For Clyde Bergstresser, photography is about the moment. It is about a click of a shutter capturing the symmetry of a landscape or the beauty of a people. It is about eliminating the distraction of color for the simplicity of a black-and-white image.
Bergstresser, a self-taught photographer, has been a voracious shooter ever since his wife gave him a Nikon camera more than 30 years ago. He set up a darkroom and has been producing top-level images ever since — his photos are regularly displayed at the Kingsley Galleries in both Chatham and Harwich and are regularly sold to private collectors. It is a pleasant counterpoint to his life as a plaintiff’s personal injury attorney with Campbell, Campbell, Edwards & Conroy.
“In trial work we’re constantly in our heads and we’re constantly planning and thinking, and what photography has done is allowed me to get outside that and be in the moment,” says Bergstresser. “I think it’s taught me the importance of not always being obsessed with the next trial or the next case or the next witness.”
Bergstresser’s passion for photography has taken him to five continents — all but Antarctica and Australia, which are next on the list — often with his wife in tow. “[She] likes to travel every bit as much as I do, so it’s something that we do together,” he says. Among the ports he and his wife have visited are Peru, Ethiopia and the Tibetan Plateau in the Himalayas.

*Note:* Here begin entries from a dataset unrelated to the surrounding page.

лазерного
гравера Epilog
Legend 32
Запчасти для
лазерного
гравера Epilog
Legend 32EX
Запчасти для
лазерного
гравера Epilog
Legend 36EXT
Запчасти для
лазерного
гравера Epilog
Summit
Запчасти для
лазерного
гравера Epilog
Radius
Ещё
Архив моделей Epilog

He’s come a long way from the days of that first Nikon; he now has more than $100,000 in equipment. And the value of what photography has brought to his life in terms of personal happiness and growth is incalculable. “Photography is part of my evolution spiritually,” he says. “I don’t think I could isolate it out from who I am and the journey that I’m on, but it’s an important part of the journey.”